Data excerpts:
----------------------------------------
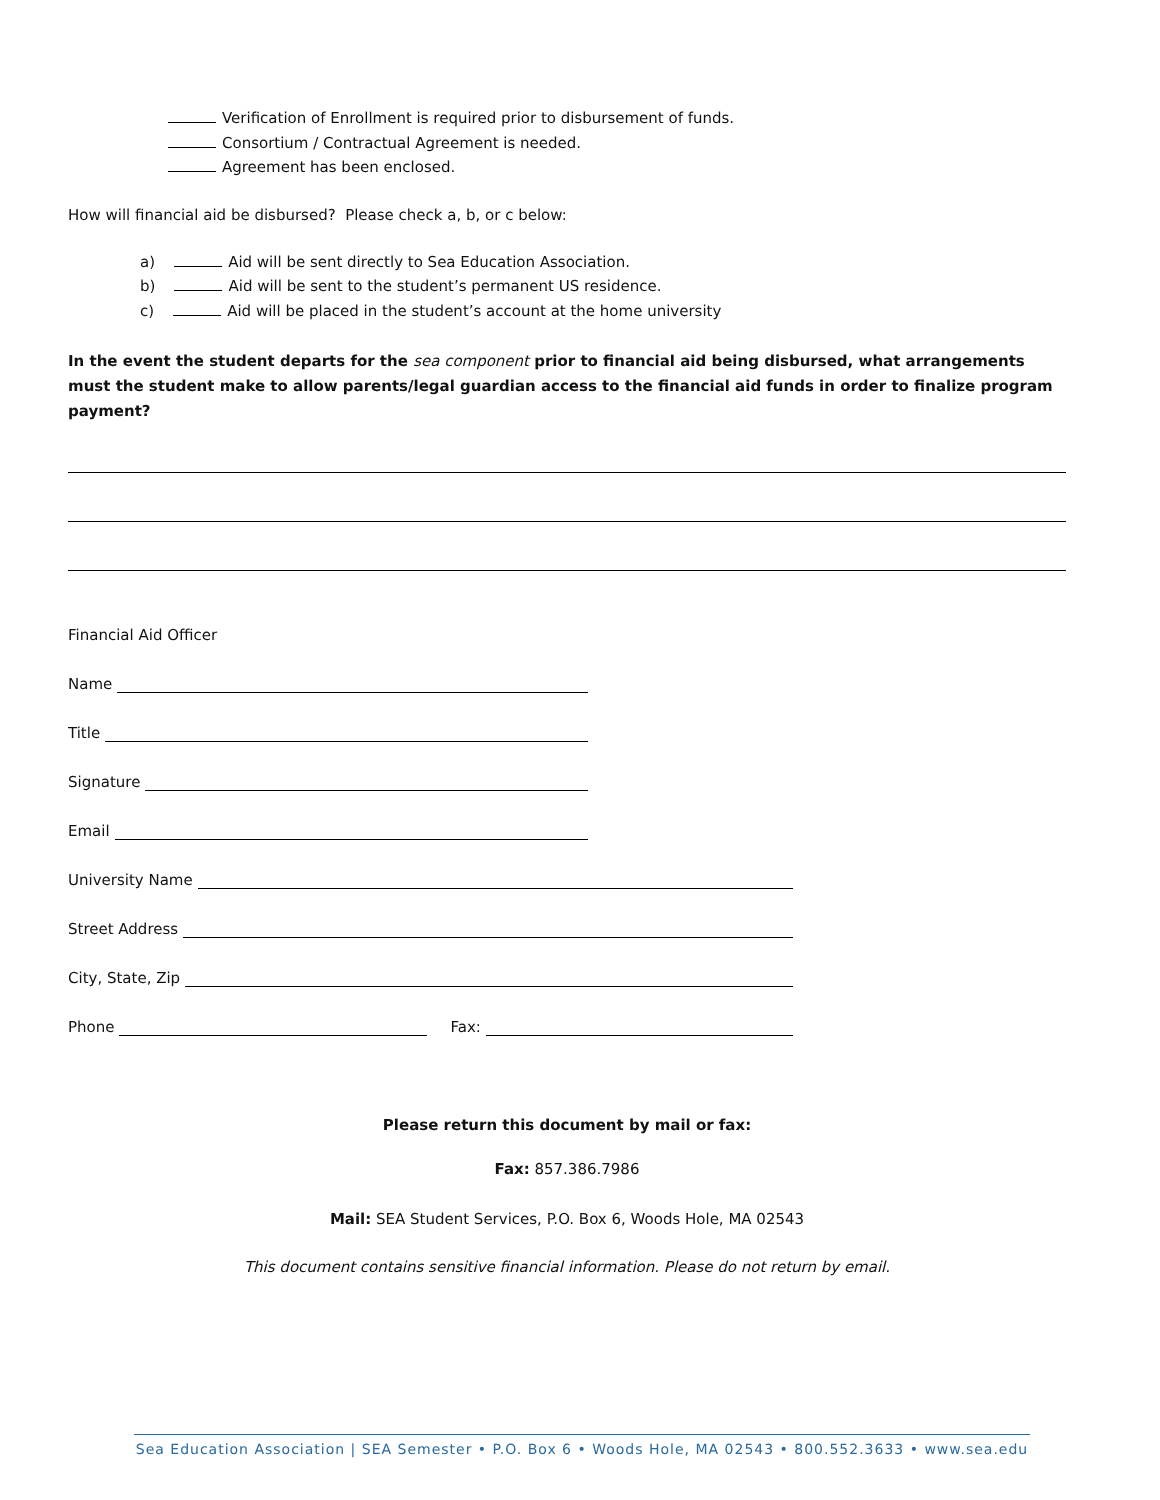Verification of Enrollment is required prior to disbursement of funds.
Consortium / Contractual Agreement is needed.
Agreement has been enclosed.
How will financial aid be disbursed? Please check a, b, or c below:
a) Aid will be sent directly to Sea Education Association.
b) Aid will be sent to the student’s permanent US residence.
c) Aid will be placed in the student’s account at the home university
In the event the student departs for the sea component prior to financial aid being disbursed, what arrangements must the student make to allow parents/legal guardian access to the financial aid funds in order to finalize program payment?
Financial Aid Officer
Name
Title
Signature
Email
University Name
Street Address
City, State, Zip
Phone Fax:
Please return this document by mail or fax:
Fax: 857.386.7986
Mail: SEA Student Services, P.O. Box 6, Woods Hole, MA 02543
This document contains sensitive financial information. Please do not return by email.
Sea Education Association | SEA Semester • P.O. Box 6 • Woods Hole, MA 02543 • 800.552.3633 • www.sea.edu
----------------------------------------
» Exercise brief
Only the lines from the one containing "City, State, Zip" through the end of the data above are wanted, both ends included; restate them word for word.

» Solution
City, State, Zip
Phone Fax:
Please return this document by mail or fax:
Fax: 857.386.7986
Mail: SEA Student Services, P.O. Box 6, Woods Hole, MA 02543
This document contains sensitive financial information. Please do not return by email.
Sea Education Association | SEA Semester • P.O. Box 6 • Woods Hole, MA 02543 • 800.552.3633 • www.sea.edu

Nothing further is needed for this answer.